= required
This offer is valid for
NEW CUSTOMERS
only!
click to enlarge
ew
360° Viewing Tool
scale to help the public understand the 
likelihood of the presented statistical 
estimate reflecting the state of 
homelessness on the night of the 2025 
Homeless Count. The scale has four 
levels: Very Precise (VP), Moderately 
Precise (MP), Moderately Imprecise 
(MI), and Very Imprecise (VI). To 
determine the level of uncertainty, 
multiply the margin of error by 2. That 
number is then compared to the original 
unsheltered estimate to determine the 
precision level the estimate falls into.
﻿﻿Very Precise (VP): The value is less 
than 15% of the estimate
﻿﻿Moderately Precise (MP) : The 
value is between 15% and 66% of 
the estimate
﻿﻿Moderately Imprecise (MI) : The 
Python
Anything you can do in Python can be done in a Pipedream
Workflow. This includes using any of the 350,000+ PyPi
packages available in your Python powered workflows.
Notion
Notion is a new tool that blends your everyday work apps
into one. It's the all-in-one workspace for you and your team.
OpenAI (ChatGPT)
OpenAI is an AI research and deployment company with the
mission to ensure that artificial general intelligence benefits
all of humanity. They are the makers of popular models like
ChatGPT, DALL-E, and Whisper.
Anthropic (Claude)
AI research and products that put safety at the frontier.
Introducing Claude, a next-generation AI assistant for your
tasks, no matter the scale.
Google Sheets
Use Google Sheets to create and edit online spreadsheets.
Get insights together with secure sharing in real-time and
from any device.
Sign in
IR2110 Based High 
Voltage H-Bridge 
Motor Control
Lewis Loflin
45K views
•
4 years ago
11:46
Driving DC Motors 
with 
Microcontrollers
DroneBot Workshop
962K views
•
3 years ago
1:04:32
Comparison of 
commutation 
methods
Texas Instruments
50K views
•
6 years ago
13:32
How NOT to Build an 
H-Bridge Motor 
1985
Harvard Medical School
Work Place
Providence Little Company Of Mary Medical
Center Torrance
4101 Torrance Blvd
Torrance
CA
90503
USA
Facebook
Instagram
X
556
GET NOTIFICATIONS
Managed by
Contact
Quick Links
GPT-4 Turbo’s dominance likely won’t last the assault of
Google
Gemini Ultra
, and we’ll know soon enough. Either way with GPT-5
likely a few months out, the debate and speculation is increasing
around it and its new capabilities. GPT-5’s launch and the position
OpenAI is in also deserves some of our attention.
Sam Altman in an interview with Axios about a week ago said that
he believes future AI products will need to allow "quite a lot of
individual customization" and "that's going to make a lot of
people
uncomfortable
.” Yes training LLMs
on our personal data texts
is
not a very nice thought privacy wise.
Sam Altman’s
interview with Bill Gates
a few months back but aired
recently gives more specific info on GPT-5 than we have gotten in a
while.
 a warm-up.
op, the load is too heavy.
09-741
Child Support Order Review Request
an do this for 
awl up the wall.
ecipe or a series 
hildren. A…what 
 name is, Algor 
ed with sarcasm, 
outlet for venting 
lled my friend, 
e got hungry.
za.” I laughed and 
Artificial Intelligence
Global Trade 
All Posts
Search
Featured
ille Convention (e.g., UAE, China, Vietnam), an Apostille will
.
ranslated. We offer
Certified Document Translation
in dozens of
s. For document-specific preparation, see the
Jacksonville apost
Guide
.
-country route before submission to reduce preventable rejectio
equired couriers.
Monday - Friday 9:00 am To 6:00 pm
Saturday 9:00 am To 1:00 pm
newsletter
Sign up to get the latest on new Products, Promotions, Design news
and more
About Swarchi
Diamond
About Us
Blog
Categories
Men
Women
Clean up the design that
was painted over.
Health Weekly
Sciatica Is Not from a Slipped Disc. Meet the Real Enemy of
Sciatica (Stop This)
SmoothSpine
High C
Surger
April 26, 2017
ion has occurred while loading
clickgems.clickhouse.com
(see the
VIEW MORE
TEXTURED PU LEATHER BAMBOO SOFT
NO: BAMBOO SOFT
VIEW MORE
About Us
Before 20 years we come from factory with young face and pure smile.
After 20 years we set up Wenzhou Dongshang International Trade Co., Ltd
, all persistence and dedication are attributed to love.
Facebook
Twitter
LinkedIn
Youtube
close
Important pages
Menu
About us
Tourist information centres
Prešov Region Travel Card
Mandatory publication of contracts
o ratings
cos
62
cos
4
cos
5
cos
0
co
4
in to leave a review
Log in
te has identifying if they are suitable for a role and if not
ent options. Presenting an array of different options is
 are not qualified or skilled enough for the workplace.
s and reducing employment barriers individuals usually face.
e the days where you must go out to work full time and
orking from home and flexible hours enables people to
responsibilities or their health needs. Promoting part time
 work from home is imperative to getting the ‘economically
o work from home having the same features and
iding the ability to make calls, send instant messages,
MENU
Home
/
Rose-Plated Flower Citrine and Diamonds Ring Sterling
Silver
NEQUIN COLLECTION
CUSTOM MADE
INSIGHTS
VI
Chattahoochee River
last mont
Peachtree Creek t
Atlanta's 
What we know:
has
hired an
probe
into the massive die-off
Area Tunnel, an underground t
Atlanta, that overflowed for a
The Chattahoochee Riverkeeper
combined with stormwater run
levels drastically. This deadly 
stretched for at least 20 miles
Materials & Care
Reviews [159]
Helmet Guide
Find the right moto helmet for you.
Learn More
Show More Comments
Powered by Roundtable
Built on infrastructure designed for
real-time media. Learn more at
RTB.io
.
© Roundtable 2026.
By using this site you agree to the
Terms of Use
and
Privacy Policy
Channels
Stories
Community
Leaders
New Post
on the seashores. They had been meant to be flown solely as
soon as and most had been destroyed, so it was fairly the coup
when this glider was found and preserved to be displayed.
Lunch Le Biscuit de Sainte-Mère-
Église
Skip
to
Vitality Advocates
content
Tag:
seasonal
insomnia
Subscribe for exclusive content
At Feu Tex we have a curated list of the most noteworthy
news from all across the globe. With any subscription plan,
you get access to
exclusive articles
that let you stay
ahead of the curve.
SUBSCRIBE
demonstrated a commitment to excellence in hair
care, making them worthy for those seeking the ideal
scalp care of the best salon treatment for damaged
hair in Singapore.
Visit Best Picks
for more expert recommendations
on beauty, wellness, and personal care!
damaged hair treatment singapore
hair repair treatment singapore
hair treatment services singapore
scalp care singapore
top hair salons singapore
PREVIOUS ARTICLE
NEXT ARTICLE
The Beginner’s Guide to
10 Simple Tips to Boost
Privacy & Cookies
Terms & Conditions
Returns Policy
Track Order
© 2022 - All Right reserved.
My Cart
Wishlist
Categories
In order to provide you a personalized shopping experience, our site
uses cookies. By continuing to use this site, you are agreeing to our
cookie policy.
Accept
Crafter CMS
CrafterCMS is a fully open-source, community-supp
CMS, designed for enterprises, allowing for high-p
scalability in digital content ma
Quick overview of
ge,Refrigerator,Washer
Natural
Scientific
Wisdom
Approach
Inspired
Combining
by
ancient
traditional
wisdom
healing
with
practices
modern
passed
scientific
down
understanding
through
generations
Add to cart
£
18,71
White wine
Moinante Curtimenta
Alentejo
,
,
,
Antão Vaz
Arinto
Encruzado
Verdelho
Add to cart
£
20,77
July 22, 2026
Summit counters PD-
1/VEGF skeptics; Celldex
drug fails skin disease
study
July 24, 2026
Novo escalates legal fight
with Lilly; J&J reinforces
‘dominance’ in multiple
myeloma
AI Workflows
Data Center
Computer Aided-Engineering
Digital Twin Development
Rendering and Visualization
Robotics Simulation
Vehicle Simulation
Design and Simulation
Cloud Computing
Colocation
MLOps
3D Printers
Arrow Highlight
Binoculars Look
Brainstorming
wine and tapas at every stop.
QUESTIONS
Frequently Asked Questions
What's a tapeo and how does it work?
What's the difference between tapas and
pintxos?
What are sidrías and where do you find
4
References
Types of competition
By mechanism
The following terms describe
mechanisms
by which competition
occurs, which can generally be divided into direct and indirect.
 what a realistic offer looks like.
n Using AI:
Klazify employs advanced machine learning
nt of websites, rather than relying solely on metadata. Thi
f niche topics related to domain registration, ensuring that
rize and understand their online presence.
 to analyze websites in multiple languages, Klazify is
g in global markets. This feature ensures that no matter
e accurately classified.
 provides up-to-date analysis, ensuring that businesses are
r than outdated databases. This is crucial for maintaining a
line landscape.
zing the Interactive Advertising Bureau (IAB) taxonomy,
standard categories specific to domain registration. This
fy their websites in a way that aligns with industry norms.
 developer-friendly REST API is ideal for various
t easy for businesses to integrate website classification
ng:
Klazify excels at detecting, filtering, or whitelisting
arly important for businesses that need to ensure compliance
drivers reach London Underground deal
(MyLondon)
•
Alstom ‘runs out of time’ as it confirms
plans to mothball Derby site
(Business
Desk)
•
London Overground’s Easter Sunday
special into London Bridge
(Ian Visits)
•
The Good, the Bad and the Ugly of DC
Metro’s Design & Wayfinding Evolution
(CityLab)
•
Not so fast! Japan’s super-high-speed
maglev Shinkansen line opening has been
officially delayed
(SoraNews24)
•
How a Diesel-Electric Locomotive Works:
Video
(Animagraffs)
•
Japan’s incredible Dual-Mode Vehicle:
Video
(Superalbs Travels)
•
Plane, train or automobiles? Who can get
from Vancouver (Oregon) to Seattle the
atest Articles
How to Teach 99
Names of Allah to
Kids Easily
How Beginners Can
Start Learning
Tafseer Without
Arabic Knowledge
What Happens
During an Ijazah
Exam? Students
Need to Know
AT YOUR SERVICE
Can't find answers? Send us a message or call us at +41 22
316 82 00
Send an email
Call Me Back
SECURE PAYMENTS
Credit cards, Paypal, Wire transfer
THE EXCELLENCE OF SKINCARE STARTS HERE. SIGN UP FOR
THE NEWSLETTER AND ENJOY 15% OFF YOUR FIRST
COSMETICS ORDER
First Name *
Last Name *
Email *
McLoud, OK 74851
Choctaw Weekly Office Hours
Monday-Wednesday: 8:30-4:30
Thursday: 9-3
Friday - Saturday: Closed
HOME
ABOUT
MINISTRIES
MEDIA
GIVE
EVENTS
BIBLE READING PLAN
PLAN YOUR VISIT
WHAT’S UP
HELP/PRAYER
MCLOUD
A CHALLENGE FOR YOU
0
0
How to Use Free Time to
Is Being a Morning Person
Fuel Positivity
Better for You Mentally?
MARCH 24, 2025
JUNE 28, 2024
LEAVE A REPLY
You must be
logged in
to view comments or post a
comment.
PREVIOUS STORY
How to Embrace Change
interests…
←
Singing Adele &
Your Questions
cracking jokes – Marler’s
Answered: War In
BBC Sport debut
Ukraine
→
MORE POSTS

- _ACTIVITY_: Please give again the lines above between the line holding "NEXT ARTICLE" and the line holding "generations", inclusive, exactly as they are and with nothing added.

- _ANSWER TO THIS EXERCISE_:
NEXT ARTICLE
The Beginner’s Guide to
10 Simple Tips to Boost
Privacy & Cookies
Terms & Conditions
Returns Policy
Track Order
© 2022 - All Right reserved.
My Cart
Wishlist
Categories
In order to provide you a personalized shopping experience, our site
uses cookies. By continuing to use this site, you are agreeing to our
cookie policy.
Accept
Crafter CMS
CrafterCMS is a fully open-source, community-supp
CMS, designed for enterprises, allowing for high-p
scalability in digital content ma
Quick overview of
ge,Refrigerator,Washer
Natural
Scientific
Wisdom
Approach
Inspired
Combining
by
ancient
traditional
wisdom
healing
with
practices
modern
passed
scientific
down
understanding
through
generations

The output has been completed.